Segment Open

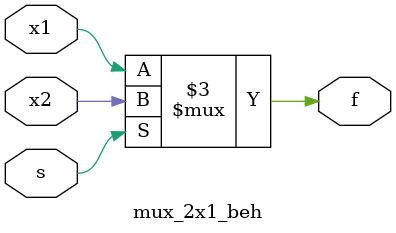
<source format=v>
`timescale 1ns / 1ps


module mux_2x1_beh(
    input x1,
    input x2,
    input s,
    output reg f // we have to use the word reg keyword since we have an always block
                // where the output will change
    );
    
    // need to create an always block
    always @(x1, x2, s) // whatever behaviour you are trying to describe will live in this block
    begin
        if (s)
        begin // think of BEGIN and END syntax as brackets from programming languages
           f = x2; 
        end
        else // you can also say else if
        begin
            f = x1;
        end 
    end
    
    /*
    case(s)
        1: f = x2;
        0: f = x1;
    endcase
    */
endmodule

</source>
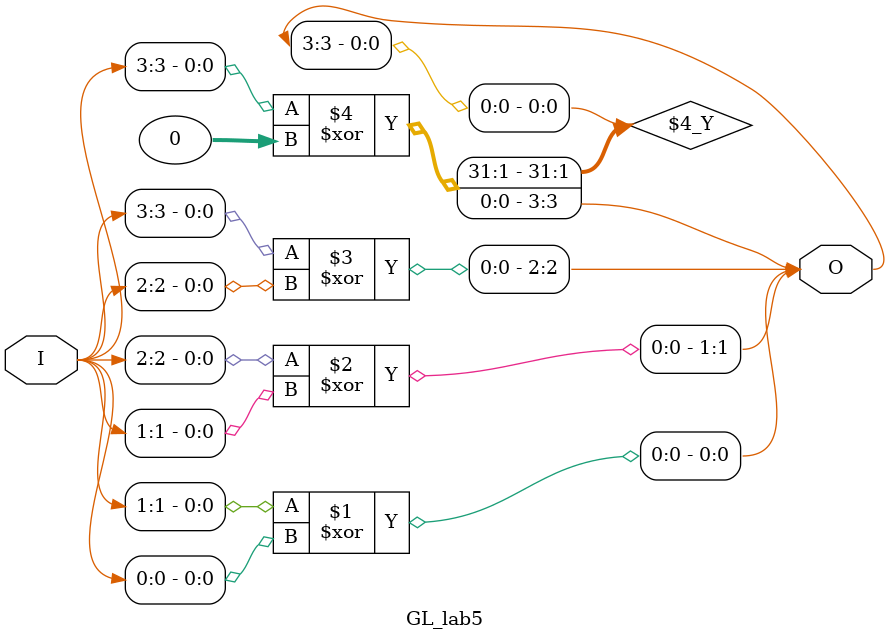
<source format=v>
module GL_lab5(O, I);

input [3:0] I;
output [3:0] O;

xor G0(O[0], I[1], I[0]);
xor G1(O[1], I[2], I[1]);
xor G2(O[2], I[3], I[2]);
xor G3(O[3], I[3], 0);

endmodule

</source>
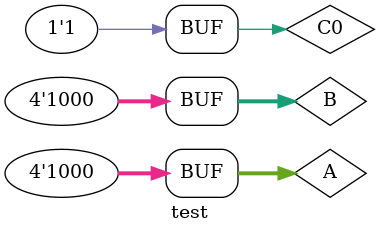
<source format=v>
`timescale 1ns / 1ps


module test;

	// Inputs
	reg [3:0] A;
	reg [3:0] B;
	reg C0;

	// Outputs
	wire C4;
	wire [3:0] F;

	// Instantiate the Unit Under Test (UUT)
	test2 uut (
		.A(A), 
		.B(B), 
		.C0(C0), 
		.C4(C4), 
		.F(F)
	);

	initial begin
		// Initialize Inputs
		A = 0;
		B = 0;
		C0 = 0;

		// Wait 100 ns for global reset to finish
		#100;
        
		// Add stimulus here
		#100;
		A = 4'b0000;B = 4'b0000;C0 = 0;
		#100;
		A = 4'b0001;B = 4'b0001;C0 = 1;
		#100;
		A = 4'b0010;B = 4'b0010;C0 = 1;
		#100;
		A = 4'b0100;B = 4'b0100;C0 = 1;
		#100;
		A = 4'b1000;B = 4'b1000;C0 = 1;
 
	end
      
endmodule


</source>
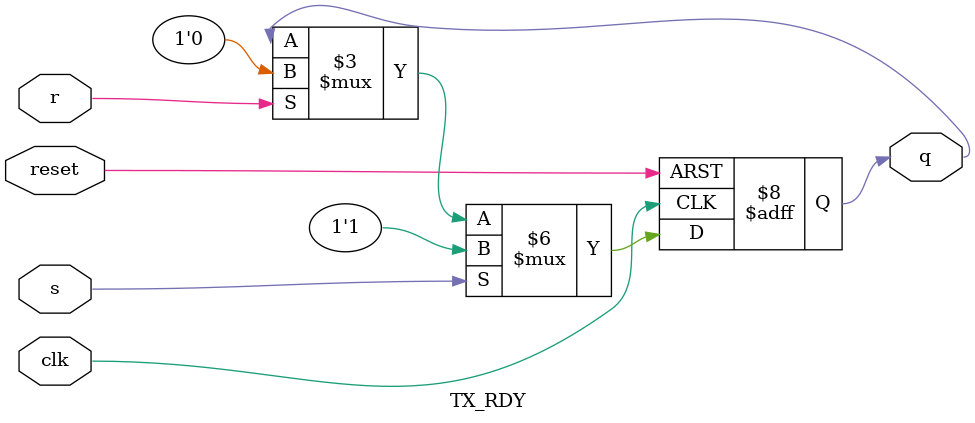
<source format=v>
`timescale 1ns / 1ps
module TX_RDY(clk, reset, s, r, q);

	input  clk, reset, s, r;
	output reg q;
	
	always @(posedge clk, posedge reset)
		if (reset) q <= 1'b1; else
		if (s)	  q <= 1'b1; else
		if (r)	  q <= 1'b0; else
					  q <= q;


endmodule

</source>
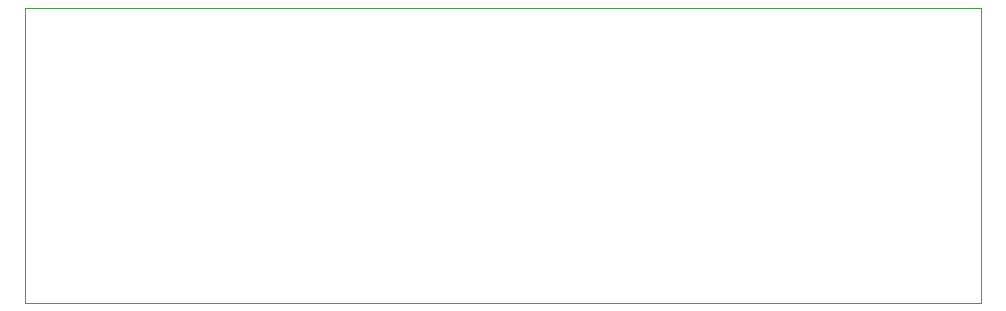
<source format=gm1>
G04 #@! TF.FileFunction,Profile,NP*
%FSLAX46Y46*%
G04 Gerber Fmt 4.6, Leading zero omitted, Abs format (unit mm)*
G04 Created by KiCad (PCBNEW 0.201602221446+6578~42~ubuntu15.04.1-product) date Mon 22 Feb 2016 07:23:46 PM EST*
%MOMM*%
G01*
G04 APERTURE LIST*
%ADD10C,0.100000*%
G04 APERTURE END LIST*
D10*
X94000000Y-68000000D02*
X94000000Y-43000000D01*
X175000000Y-68000000D02*
X94000000Y-68000000D01*
X175000000Y-43000000D02*
X175000000Y-68000000D01*
X94000000Y-43000000D02*
X175000000Y-43000000D01*
M02*

</source>
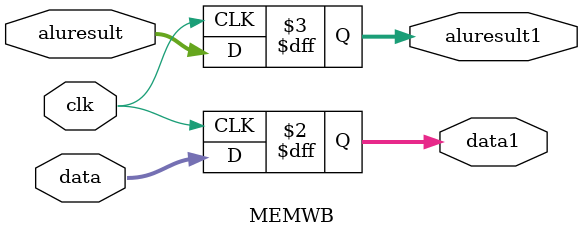
<source format=v>
`timescale 1ns / 1ps


module MEMWB(
    input   clk,
    input   [31:0]data,
    input   [31:0]aluresult,
    output  [31:0]data1,
    output  [31:0]aluresult1
    );

    always@(posedge clk)
    begin
        data1 <= data;
        aluresult1 <= aluresult;
    end
endmodule

</source>
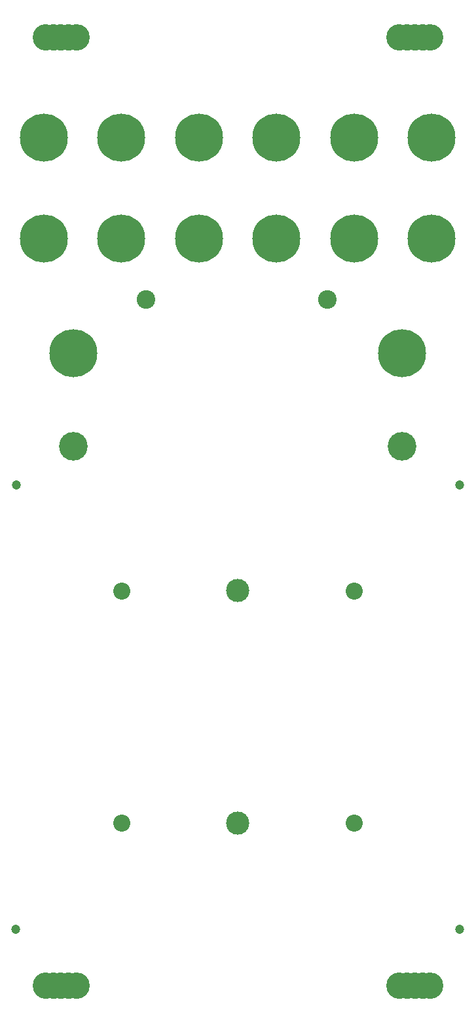
<source format=gbr>
G04 EAGLE Gerber RS-274X export*
G75*
%MOMM*%
%FSLAX34Y34*%
%LPD*%
%INSoldermask Bottom*%
%IPPOS*%
%AMOC8*
5,1,8,0,0,1.08239X$1,22.5*%
G01*
%ADD10C,6.203200*%
%ADD11C,2.403200*%
%ADD12C,3.703200*%
%ADD13C,2.203200*%
%ADD14C,1.203200*%
%ADD15C,3.403200*%
%ADD16C,3.003200*%


D10*
X52530Y1125050D03*
X152860Y1125050D03*
X52530Y995002D03*
X152860Y995002D03*
X253190Y1125050D03*
X253190Y995002D03*
X353520Y995002D03*
X353520Y1125050D03*
X453850Y1125050D03*
X453850Y995002D03*
X554180Y995002D03*
X554180Y1125050D03*
D11*
X184900Y915800D03*
X419600Y915800D03*
D10*
X90350Y846920D03*
X515780Y846820D03*
D12*
X515880Y726770D03*
X90450Y726970D03*
D13*
X153700Y539500D03*
X453700Y539500D03*
X453700Y239500D03*
X153700Y239500D03*
D14*
X16600Y102500D03*
X590700Y102500D03*
X590600Y676500D03*
X16700Y676500D03*
D15*
X75000Y30000D03*
X75000Y1255000D03*
X532500Y1255000D03*
X65000Y1255000D03*
X55000Y1255000D03*
X85000Y1255000D03*
X95000Y1255000D03*
X65000Y30000D03*
X55000Y30000D03*
X85000Y30000D03*
X95000Y30000D03*
X542500Y1255000D03*
X552500Y1255000D03*
X522500Y1255000D03*
X512500Y1255000D03*
X532500Y30000D03*
X542500Y30000D03*
X552500Y30000D03*
X522500Y30000D03*
X512500Y30000D03*
D16*
X303000Y540000D03*
X303000Y240000D03*
M02*

</source>
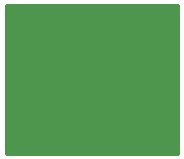
<source format=gbr>
G04 #@! TF.GenerationSoftware,KiCad,Pcbnew,(5.0.0)*
G04 #@! TF.CreationDate,2018-11-17T22:13:07-08:00*
G04 #@! TF.ProjectId,test_for_smd_networks,746573745F666F725F736D645F6E6574,rev?*
G04 #@! TF.SameCoordinates,Original*
G04 #@! TF.FileFunction,Copper,L2,Bot,Signal*
G04 #@! TF.FilePolarity,Positive*
%FSLAX46Y46*%
G04 Gerber Fmt 4.6, Leading zero omitted, Abs format (unit mm)*
G04 Created by KiCad (PCBNEW (5.0.0)) date 11/17/18 22:13:07*
%MOMM*%
%LPD*%
G01*
G04 APERTURE LIST*
G04 #@! TA.AperFunction,ViaPad*
%ADD10C,0.600000*%
G04 #@! TD*
G04 #@! TA.AperFunction,Conductor*
%ADD11C,0.254000*%
G04 #@! TD*
G04 APERTURE END LIST*
D10*
G04 #@! TO.N,GND*
X70850000Y-40050000D03*
X70050000Y-40800000D03*
X70850000Y-41650000D03*
X70050000Y-42450000D03*
X70450000Y-45650000D03*
X70450000Y-47250000D03*
X69650000Y-46400000D03*
X69650000Y-48050000D03*
X57503649Y-42468884D03*
X57503649Y-40868884D03*
X58303649Y-41718884D03*
X58303649Y-40068884D03*
X58253649Y-45618884D03*
X58253649Y-47268884D03*
X57453649Y-48018884D03*
X57453649Y-46418884D03*
G04 #@! TD*
D11*
G04 #@! TO.N,GND*
G36*
X71290001Y-50290000D02*
X56710000Y-50290000D01*
X56710000Y-37710000D01*
X71290000Y-37710000D01*
X71290001Y-50290000D01*
X71290001Y-50290000D01*
G37*
X71290001Y-50290000D02*
X56710000Y-50290000D01*
X56710000Y-37710000D01*
X71290000Y-37710000D01*
X71290001Y-50290000D01*
G04 #@! TD*
M02*

</source>
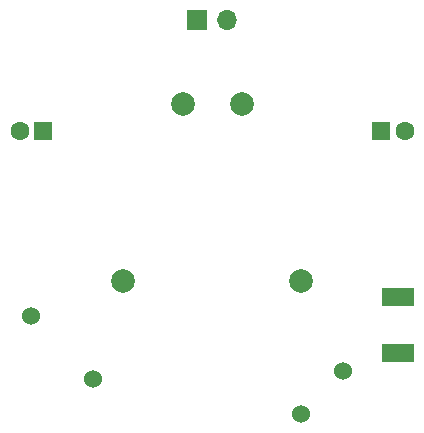
<source format=gts>
%TF.GenerationSoftware,KiCad,Pcbnew,(5.1.9-0-10_14)*%
%TF.CreationDate,2024-01-23T16:21:58+01:00*%
%TF.ProjectId,mains-psu,6d61696e-732d-4707-9375-2e6b69636164,rev?*%
%TF.SameCoordinates,Original*%
%TF.FileFunction,Soldermask,Top*%
%TF.FilePolarity,Negative*%
%FSLAX46Y46*%
G04 Gerber Fmt 4.6, Leading zero omitted, Abs format (unit mm)*
G04 Created by KiCad (PCBNEW (5.1.9-0-10_14)) date 2024-01-23 16:21:58*
%MOMM*%
%LPD*%
G01*
G04 APERTURE LIST*
%ADD10C,1.600000*%
%ADD11R,1.600000X1.600000*%
%ADD12R,2.700000X1.500000*%
%ADD13C,2.000000*%
%ADD14C,1.524000*%
%ADD15O,1.700000X1.700000*%
%ADD16R,1.700000X1.700000*%
G04 APERTURE END LIST*
D10*
%TO.C,C2*%
X16300000Y9000000D03*
D11*
X14300000Y9000000D03*
%TD*%
D12*
%TO.C,D1*%
X15700000Y-9800000D03*
X15700000Y-5000000D03*
%TD*%
D13*
%TO.C,U1*%
X7500000Y-3700000D03*
X-7500000Y-3700000D03*
X-2500000Y11300000D03*
X2500000Y11300000D03*
%TD*%
D14*
%TO.C,RV1*%
X-10048350Y-11951650D03*
X-15351650Y-6648350D03*
%TD*%
%TO.C,F1*%
X7503949Y-14896051D03*
X11096051Y-11303949D03*
%TD*%
D15*
%TO.C,J3*%
X1270000Y18400000D03*
D16*
X-1270000Y18400000D03*
%TD*%
D10*
%TO.C,C1*%
X-16300000Y9000000D03*
D11*
X-14300000Y9000000D03*
%TD*%
M02*

</source>
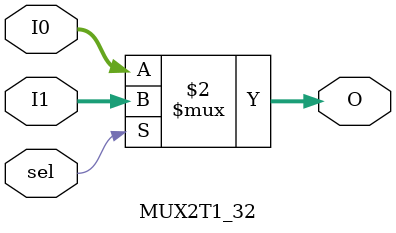
<source format=v>
module MUX2T1_32(
    input [31:0] I0,
    input [31:0] I1,
    input sel,
    output reg [31:0] O
    );
    
    always @ (*) begin
      O = sel ? I1 : I0;
    end

endmodule
</source>
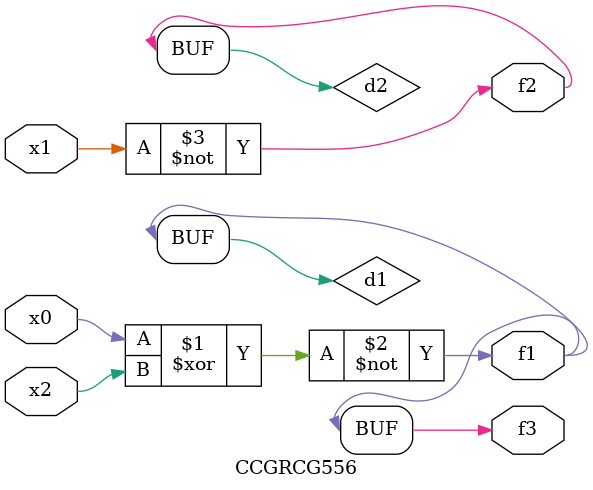
<source format=v>
module CCGRCG556(
	input x0, x1, x2,
	output f1, f2, f3
);

	wire d1, d2, d3;

	xnor (d1, x0, x2);
	nand (d2, x1);
	nor (d3, x1, x2);
	assign f1 = d1;
	assign f2 = d2;
	assign f3 = d1;
endmodule

</source>
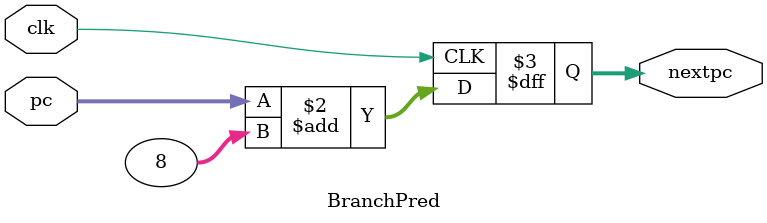
<source format=sv>
`default_nettype none

module BranchPred(
  input wire clk,
  input wire [31:0] pc,
  output logic [31:0] nextpc
);
  always_ff @(posedge clk) begin
    nextpc <= pc + 8;
  end
endmodule

`default_nettype wire
</source>
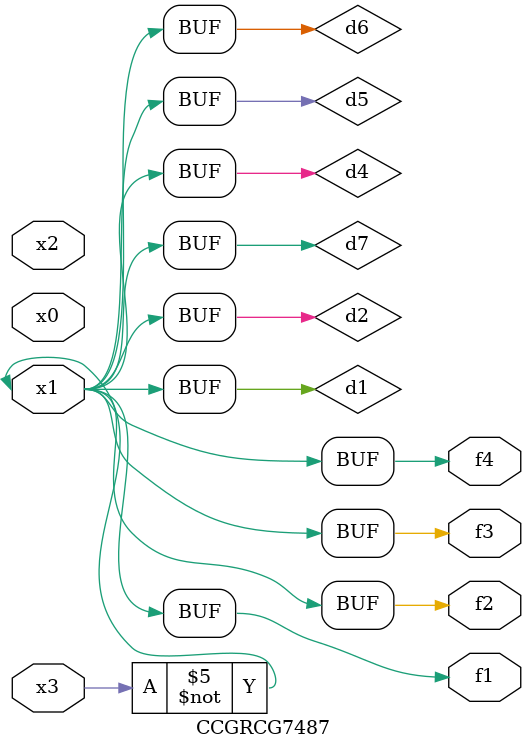
<source format=v>
module CCGRCG7487(
	input x0, x1, x2, x3,
	output f1, f2, f3, f4
);

	wire d1, d2, d3, d4, d5, d6, d7;

	not (d1, x3);
	buf (d2, x1);
	xnor (d3, d1, d2);
	nor (d4, d1);
	buf (d5, d1, d2);
	buf (d6, d4, d5);
	nand (d7, d4);
	assign f1 = d6;
	assign f2 = d7;
	assign f3 = d6;
	assign f4 = d6;
endmodule

</source>
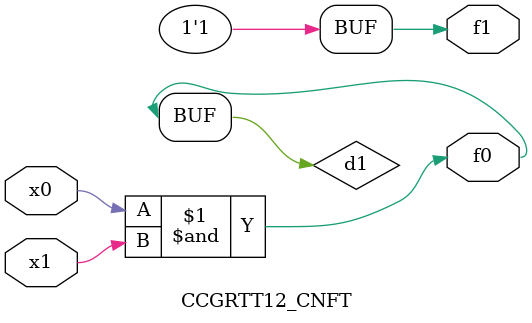
<source format=v>
module CCGRTT12_CNFT(
	input x0, x1,
	output f0, f1
);

	wire d1;

	assign f0 = d1;
	and (d1, x0, x1);
	assign f1 = 1'b1;
endmodule

</source>
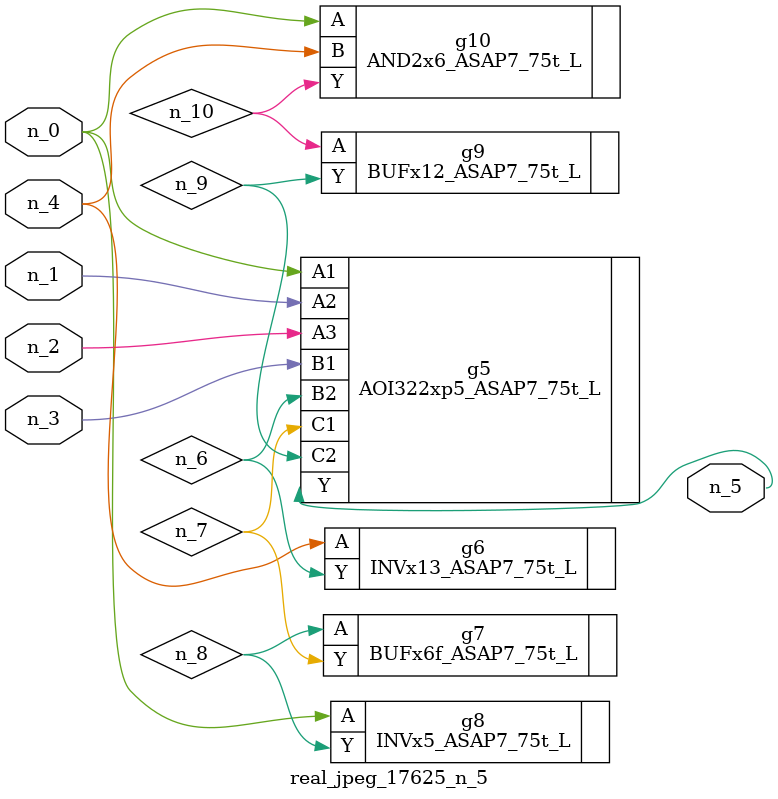
<source format=v>
module real_jpeg_17625_n_5 (n_4, n_0, n_1, n_2, n_3, n_5);

input n_4;
input n_0;
input n_1;
input n_2;
input n_3;

output n_5;

wire n_8;
wire n_6;
wire n_7;
wire n_10;
wire n_9;

AOI322xp5_ASAP7_75t_L g5 ( 
.A1(n_0),
.A2(n_1),
.A3(n_2),
.B1(n_3),
.B2(n_6),
.C1(n_7),
.C2(n_9),
.Y(n_5)
);

INVx5_ASAP7_75t_L g8 ( 
.A(n_0),
.Y(n_8)
);

AND2x6_ASAP7_75t_L g10 ( 
.A(n_0),
.B(n_4),
.Y(n_10)
);

INVx13_ASAP7_75t_L g6 ( 
.A(n_4),
.Y(n_6)
);

BUFx6f_ASAP7_75t_L g7 ( 
.A(n_8),
.Y(n_7)
);

BUFx12_ASAP7_75t_L g9 ( 
.A(n_10),
.Y(n_9)
);


endmodule
</source>
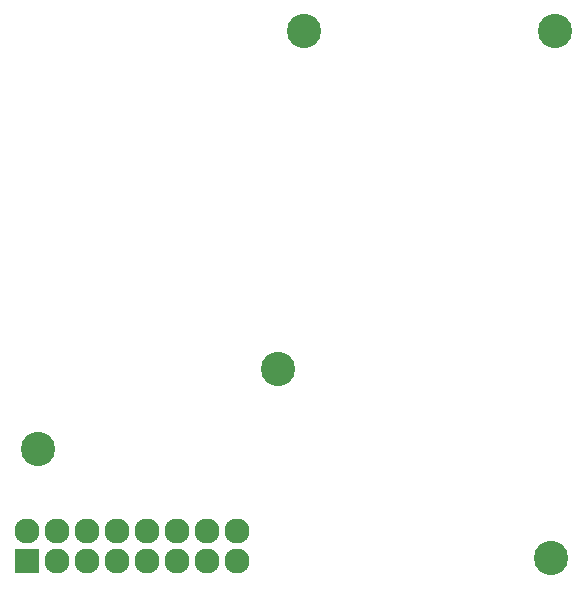
<source format=gbr>
G04 #@! TF.FileFunction,Soldermask,Top*
%FSLAX46Y46*%
G04 Gerber Fmt 4.6, Leading zero omitted, Abs format (unit mm)*
G04 Created by KiCad (PCBNEW 4.0.4-stable) date 04/03/18 15:39:41*
%MOMM*%
%LPD*%
G01*
G04 APERTURE LIST*
%ADD10C,0.100000*%
%ADD11O,2.127200X2.127200*%
%ADD12R,2.127200X2.127200*%
%ADD13C,2.900000*%
G04 APERTURE END LIST*
D10*
D11*
X145034000Y-106375200D03*
X145034000Y-108915200D03*
X142494000Y-106375200D03*
X142494000Y-108915200D03*
X139954000Y-106375200D03*
X139954000Y-108915200D03*
X137414000Y-106375200D03*
X137414000Y-108915200D03*
D12*
X127254000Y-108915200D03*
D11*
X127254000Y-106375200D03*
X129794000Y-108915200D03*
X129794000Y-106375200D03*
X132334000Y-108915200D03*
X132334000Y-106375200D03*
X134874000Y-108915200D03*
X134874000Y-106375200D03*
D13*
X148556980Y-92666820D03*
X150774400Y-64038480D03*
X128219200Y-99466400D03*
X171686220Y-108676440D03*
X172030000Y-64100000D03*
M02*

</source>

Segment Closed

# [Job]
With the pictures omitted, copy exactly the lines from the line that contains "assign f1 = d6;" through the end of the material.

# [Answer]
	assign f1 = d6;
	assign f2 = d7;
	assign f3 = d6;
	assign f4 = d6;
endmodule

</source>
<source format=v>
module CCGRTT12_CNFT(
	input x0, x1,
	output f0, f1
);

	wire d1;

	assign f0 = d1;
	and (d1, x0, x1);
	assign f1 = 1'b1;
endmodule

</source>
<source format=v>
module real_jpeg_17625_n_5 (n_4, n_0, n_1, n_2, n_3, n_5);

input n_4;
input n_0;
input n_1;
input n_2;
input n_3;

output n_5;

wire n_8;
wire n_6;
wire n_7;
wire n_10;
wire n_9;

AOI322xp5_ASAP7_75t_L g5 ( 
.A1(n_0),
.A2(n_1),
.A3(n_2),
.B1(n_3),
.B2(n_6),
.C1(n_7),
.C2(n_9),
.Y(n_5)
);

INVx5_ASAP7_75t_L g8 ( 
.A(n_0),
.Y(n_8)
);

AND2x6_ASAP7_75t_L g10 ( 
.A(n_0),
.B(n_4),
.Y(n_10)
);

INVx13_ASAP7_75t_L g6 ( 
.A(n_4),
.Y(n_6)
);

BUFx6f_ASAP7_75t_L g7 ( 
.A(n_8),
.Y(n_7)
);

BUFx12_ASAP7_75t_L g9 ( 
.A(n_10),
.Y(n_9)
);


endmodule
</source>
<source format=gbr>
G04 #@! TF.FileFunction,Soldermask,Top*
%FSLAX46Y46*%
G04 Gerber Fmt 4.6, Leading zero omitted, Abs format (unit mm)*
G04 Created by KiCad (PCBNEW 4.0.4-stable) date 04/03/18 15:39:41*
%MOMM*%
%LPD*%
G01*
G04 APERTURE LIST*
%ADD10C,0.100000*%
%ADD11O,2.127200X2.127200*%
%ADD12R,2.127200X2.127200*%
%ADD13C,2.900000*%
G04 APERTURE END LIST*
D10*
D11*
X145034000Y-106375200D03*
X145034000Y-108915200D03*
X142494000Y-106375200D03*
X142494000Y-108915200D03*
X139954000Y-106375200D03*
X139954000Y-108915200D03*
X137414000Y-106375200D03*
X137414000Y-108915200D03*
D12*
X127254000Y-108915200D03*
D11*
X127254000Y-106375200D03*
X129794000Y-108915200D03*
X129794000Y-106375200D03*
X132334000Y-108915200D03*
X132334000Y-106375200D03*
X134874000Y-108915200D03*
X134874000Y-106375200D03*
D13*
X148556980Y-92666820D03*
X150774400Y-64038480D03*
X128219200Y-99466400D03*
X171686220Y-108676440D03*
X172030000Y-64100000D03*
M02*

</source>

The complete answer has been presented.